## What is being asked
Copy each of the records below, line by line, with every character kept the same.
---*---
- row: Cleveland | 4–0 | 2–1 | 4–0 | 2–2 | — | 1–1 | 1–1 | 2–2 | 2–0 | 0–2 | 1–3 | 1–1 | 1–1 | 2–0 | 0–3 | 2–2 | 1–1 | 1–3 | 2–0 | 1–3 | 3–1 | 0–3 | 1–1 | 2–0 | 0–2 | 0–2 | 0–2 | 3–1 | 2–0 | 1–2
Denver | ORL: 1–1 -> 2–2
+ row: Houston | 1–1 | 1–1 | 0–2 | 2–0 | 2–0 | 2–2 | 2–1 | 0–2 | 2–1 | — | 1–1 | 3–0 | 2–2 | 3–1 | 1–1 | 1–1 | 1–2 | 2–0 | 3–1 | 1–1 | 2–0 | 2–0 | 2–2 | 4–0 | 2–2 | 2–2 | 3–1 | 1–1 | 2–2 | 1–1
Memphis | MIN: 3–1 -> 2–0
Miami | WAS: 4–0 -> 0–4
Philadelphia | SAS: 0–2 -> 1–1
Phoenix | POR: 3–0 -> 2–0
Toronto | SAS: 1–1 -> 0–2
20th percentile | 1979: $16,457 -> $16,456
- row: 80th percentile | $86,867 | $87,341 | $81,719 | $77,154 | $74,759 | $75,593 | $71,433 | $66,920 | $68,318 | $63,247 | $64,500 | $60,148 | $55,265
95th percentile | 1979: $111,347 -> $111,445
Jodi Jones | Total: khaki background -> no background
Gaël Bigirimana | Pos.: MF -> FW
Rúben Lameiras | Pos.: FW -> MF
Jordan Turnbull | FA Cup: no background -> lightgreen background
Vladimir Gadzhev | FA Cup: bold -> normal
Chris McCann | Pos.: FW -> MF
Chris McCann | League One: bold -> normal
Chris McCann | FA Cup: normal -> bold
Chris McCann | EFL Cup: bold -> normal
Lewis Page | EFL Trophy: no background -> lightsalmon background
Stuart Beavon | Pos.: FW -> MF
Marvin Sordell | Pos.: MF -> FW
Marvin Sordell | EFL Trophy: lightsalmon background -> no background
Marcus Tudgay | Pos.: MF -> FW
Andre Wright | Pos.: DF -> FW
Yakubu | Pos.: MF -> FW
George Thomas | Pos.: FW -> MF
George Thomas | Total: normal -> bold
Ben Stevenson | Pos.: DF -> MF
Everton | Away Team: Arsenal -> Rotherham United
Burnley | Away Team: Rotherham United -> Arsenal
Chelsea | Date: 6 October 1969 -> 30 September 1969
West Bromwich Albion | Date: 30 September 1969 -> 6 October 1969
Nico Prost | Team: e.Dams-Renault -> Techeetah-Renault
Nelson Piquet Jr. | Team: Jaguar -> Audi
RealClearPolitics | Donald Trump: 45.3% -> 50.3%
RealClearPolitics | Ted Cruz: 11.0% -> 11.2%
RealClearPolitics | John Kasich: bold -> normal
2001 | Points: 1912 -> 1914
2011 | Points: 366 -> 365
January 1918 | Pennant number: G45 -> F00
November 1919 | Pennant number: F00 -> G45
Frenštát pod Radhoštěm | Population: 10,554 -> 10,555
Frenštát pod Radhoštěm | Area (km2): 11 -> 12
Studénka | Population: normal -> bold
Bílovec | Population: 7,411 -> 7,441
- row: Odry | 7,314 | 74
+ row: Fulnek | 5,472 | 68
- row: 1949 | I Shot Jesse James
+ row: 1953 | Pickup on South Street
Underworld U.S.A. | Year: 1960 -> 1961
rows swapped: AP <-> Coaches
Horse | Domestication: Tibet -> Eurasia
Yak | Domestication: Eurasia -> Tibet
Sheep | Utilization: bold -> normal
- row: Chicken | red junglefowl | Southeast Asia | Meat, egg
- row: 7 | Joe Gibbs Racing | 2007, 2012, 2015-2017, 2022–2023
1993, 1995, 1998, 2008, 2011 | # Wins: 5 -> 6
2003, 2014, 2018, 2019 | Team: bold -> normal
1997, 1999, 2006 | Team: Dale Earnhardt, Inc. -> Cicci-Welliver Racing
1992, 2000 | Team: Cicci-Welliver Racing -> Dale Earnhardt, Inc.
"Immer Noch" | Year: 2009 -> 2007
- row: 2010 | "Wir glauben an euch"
---*---
## Solution to the exercise
- row: Cleveland | 4–0 | 2–1 | 4–0 | 2–2 | — | 1–1 | 1–1 | 2–2 | 2–0 | 0–2 | 1–3 | 1–1 | 1–1 | 2–0 | 0–3 | 2–2 | 1–1 | 1–3 | 2–0 | 1–3 | 3–1 | 0–3 | 1–1 | 2–0 | 0–2 | 0–2 | 0–2 | 3–1 | 2–0 | 1–2
Denver | ORL: 1–1 -> 2–2
+ row: Houston | 1–1 | 1–1 | 0–2 | 2–0 | 2–0 | 2–2 | 2–1 | 0–2 | 2–1 | — | 1–1 | 3–0 | 2–2 | 3–1 | 1–1 | 1–1 | 1–2 | 2–0 | 3–1 | 1–1 | 2–0 | 2–0 | 2–2 | 4–0 | 2–2 | 2–2 | 3–1 | 1–1 | 2–2 | 1–1
Memphis | MIN: 3–1 -> 2–0
Miami | WAS: 4–0 -> 0–4
Philadelphia | SAS: 0–2 -> 1–1
Phoenix | POR: 3–0 -> 2–0
Toronto | SAS: 1–1 -> 0–2
20th percentile | 1979: $16,457 -> $16,456
- row: 80th percentile | $86,867 | $87,341 | $81,719 | $77,154 | $74,759 | $75,593 | $71,433 | $66,920 | $68,318 | $63,247 | $64,500 | $60,148 | $55,265
95th percentile | 1979: $111,347 -> $111,445
Jodi Jones | Total: khaki background -> no background
Gaël Bigirimana | Pos.: MF -> FW
Rúben Lameiras | Pos.: FW -> MF
Jordan Turnbull | FA Cup: no background -> lightgreen background
Vladimir Gadzhev | FA Cup: bold -> normal
Chris McCann | Pos.: FW -> MF
Chris McCann | League One: bold -> normal
Chris McCann | FA Cup: normal -> bold
Chris McCann | EFL Cup: bold -> normal
Lewis Page | EFL Trophy: no background -> lightsalmon background
Stuart Beavon | Pos.: FW -> MF
Marvin Sordell | Pos.: MF -> FW
Marvin Sordell | EFL Trophy: lightsalmon background -> no background
Marcus Tudgay | Pos.: MF -> FW
Andre Wright | Pos.: DF -> FW
Yakubu | Pos.: MF -> FW
George Thomas | Pos.: FW -> MF
George Thomas | Total: normal -> bold
Ben Stevenson | Pos.: DF -> MF
Everton | Away Team: Arsenal -> Rotherham United
Burnley | Away Team: Rotherham United -> Arsenal
Chelsea | Date: 6 October 1969 -> 30 September 1969
West Bromwich Albion | Date: 30 September 1969 -> 6 October 1969
Nico Prost | Team: e.Dams-Renault -> Techeetah-Renault
Nelson Piquet Jr. | Team: Jaguar -> Audi
RealClearPolitics | Donald Trump: 45.3% -> 50.3%
RealClearPolitics | Ted Cruz: 11.0% -> 11.2%
RealClearPolitics | John Kasich: bold -> normal
2001 | Points: 1912 -> 1914
2011 | Points: 366 -> 365
January 1918 | Pennant number: G45 -> F00
November 1919 | Pennant number: F00 -> G45
Frenštát pod Radhoštěm | Population: 10,554 -> 10,555
Frenštát pod Radhoštěm | Area (km2): 11 -> 12
Studénka | Population: normal -> bold
Bílovec | Population: 7,411 -> 7,441
- row: Odry | 7,314 | 74
+ row: Fulnek | 5,472 | 68
- row: 1949 | I Shot Jesse James
+ row: 1953 | Pickup on South Street
Underworld U.S.A. | Year: 1960 -> 1961
rows swapped: AP <-> Coaches
Horse | Domestication: Tibet -> Eurasia
Yak | Domestication: Eurasia -> Tibet
Sheep | Utilization: bold -> normal
- row: Chicken | red junglefowl | Southeast Asia | Meat, egg
- row: 7 | Joe Gibbs Racing | 2007, 2012, 2015-2017, 2022–2023
1993, 1995, 1998, 2008, 2011 | # Wins: 5 -> 6
2003, 2014, 2018, 2019 | Team: bold -> normal
1997, 1999, 2006 | Team: Dale Earnhardt, Inc. -> Cicci-Welliver Racing
1992, 2000 | Team: Cicci-Welliver Racing -> Dale Earnhardt, Inc.
"Immer Noch" | Year: 2009 -> 2007
- row: 2010 | "Wir glauben an euch"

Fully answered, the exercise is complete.